Thom Yorke - Anima
"Les autorités ont ordonné à Anima Technologies de cesser d’exercer ses activités". Tel était le message apparaissant mi-juin au bas des affiches diffusées dans le métro londonien, sur quelques photomatons milanais ou le Dallas Observer. Il y était question d’une caméra novatrice, à même de capturer les pensées du subconscient.
1. Traffic
2. Last I Heard (...He Was Circling the Drain)
3. Twist
4. Dawn Chorus
5. I Am a Very Rude Person
6. Not The News
7. The Axe
8. Impossible Knots
9. Runwayaway
Comme s’il fallait y voir une transition, l’arrêt des activités d’Anima Technologies a permis à Thom Yorke, qui dévoilait un morceau inédit en marge de cette campagne de teasing, de reprendre les siennes et, une dizaine de jours plus tard, le troisième album du leader de Radiohead était disponible, non pas sous le titre de "Dystopia", comme certains l’avaient pensé, mais bien sous celui d’Anima, concept que C.G. Jung définissait comme les "figures inconscientes de l’autre apparaissant dans les rêves, les mythes, les arts, les religions, cet autre se présentant avec les caractères du sexe opposé".
A quel point la disparition de son ex-compagne Rachel Owen, décédée en 2016 soit un an après leur séparation, a-t-elle agité Thom Yorke ? Il ne s’agit pas d’effectuer une quelconque analyse de comptoir mais, là où certains voyaient en A Moon Shaped Pool, dernier album de Radiohead, un moyen pour son leader de régler ses comptes avec la mère de ses deux enfants - dont il disait pourtant s’être séparé en bons termes - il n’est sans doute pas anodin que l’artiste intitule son disque de cette manière. Les femmes de Thom Yorke semblent en tout cas hanter Anima puisque l’actrice italienne Dajana Roncione, qui partage désormais sa vie, s’invite sur le court-métrage réalisé par Paul Thomas Anderson pour illustrer trois morceaux de l’album.
Pourquoi commencer de manière aussi décalée de l’art Yorke-ien pour évoquer Anima ? Sans doute parce que ce disque est trop complexe pour être dignement chroniqué après une demi-douzaine d’écoutes. A vrai dire, le choix est délibéré. Cet avis sera totalement, et plus encore qu’à l’accoutumée, imparfait. Il faudra probablement une décennie entière - et encore - pour faire le tour de cet album.

----------

» TRAVAIL DEMANDÉ
Rédigez la suite de la critique consacrée à l'album Anima de Thom Yorke, en reprenant juste après sa dernière phrase.

Données extraites d'une collection:
----------

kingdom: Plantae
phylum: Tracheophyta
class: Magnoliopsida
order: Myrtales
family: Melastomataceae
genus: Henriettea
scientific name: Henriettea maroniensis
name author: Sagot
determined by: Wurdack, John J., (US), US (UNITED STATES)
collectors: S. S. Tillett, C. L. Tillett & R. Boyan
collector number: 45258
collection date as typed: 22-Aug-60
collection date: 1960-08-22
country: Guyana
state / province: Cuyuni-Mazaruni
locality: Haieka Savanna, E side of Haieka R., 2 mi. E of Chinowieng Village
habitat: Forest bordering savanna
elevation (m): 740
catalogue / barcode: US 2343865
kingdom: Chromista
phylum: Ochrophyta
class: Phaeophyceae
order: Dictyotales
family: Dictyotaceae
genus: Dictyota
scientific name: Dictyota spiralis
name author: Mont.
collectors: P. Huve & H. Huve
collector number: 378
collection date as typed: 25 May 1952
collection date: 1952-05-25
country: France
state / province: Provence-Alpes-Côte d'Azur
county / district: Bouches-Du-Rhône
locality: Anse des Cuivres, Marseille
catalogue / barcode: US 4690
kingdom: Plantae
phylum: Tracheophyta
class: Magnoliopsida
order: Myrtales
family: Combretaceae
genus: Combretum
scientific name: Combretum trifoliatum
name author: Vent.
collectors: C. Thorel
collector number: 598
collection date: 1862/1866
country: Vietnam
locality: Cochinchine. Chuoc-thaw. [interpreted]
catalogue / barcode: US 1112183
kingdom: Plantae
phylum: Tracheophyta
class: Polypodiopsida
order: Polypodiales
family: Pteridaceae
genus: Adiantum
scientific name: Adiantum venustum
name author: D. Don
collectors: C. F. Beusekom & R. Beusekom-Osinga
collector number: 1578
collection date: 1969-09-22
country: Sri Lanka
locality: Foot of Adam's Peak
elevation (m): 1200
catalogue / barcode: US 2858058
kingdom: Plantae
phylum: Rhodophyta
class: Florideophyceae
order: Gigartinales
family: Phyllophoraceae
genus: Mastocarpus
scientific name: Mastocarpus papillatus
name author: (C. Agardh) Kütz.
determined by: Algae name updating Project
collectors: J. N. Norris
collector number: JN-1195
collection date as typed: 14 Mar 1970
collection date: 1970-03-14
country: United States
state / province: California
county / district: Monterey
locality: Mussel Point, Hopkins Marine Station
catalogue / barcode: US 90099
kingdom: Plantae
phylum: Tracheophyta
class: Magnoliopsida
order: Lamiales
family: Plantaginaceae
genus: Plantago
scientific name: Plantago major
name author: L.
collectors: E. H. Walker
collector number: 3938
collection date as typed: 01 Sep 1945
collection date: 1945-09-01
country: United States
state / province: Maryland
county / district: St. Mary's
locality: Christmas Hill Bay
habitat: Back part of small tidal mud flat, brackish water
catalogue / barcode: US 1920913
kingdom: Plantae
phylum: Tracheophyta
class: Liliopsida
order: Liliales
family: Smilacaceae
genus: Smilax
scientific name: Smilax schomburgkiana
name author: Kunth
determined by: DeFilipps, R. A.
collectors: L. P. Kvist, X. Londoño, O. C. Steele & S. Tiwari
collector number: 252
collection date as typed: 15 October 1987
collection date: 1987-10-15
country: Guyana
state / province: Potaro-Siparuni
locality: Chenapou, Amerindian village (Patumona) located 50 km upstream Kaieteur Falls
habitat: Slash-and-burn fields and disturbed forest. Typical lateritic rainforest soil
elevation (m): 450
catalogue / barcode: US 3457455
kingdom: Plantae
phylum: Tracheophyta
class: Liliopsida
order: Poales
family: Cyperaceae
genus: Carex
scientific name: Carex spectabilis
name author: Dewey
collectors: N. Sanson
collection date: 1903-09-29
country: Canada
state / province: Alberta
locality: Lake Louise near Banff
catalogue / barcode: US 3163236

----------

» RÉPONSE
Thom Yorke ouvre le disque avec un Traffic rappelant ses amours récentes - depuis tout de même plus d’une décennie, au final - pour le dubstep façon Burial et l’electro berlinoise. Formidable entrée en matière, le titre laisse place au monument synthétique Last I Heard (...He Was Circling the Drain), sur lequel les tourments et fantômes du Britannique apparaissent clairement au cours de ces cinq minutes oppressantes desquelles le spectateur sort le souffle coupé, mais l’esprit stimulé.
Un crochet par le post-dubstep d’un Twist débutant avec, répété à l’envi, un sample vocal de l’Anglais énonçant le titre du morceau, puis le musicien d’Oxford, à la fois acteur et en position d’omniscience face au spectacle qu’il contemple de haut, nous propose la ballade modulaire Dawn Chorus servant d’écrin à sa voix désabusée, entre fatalisme et contemplation distanciée.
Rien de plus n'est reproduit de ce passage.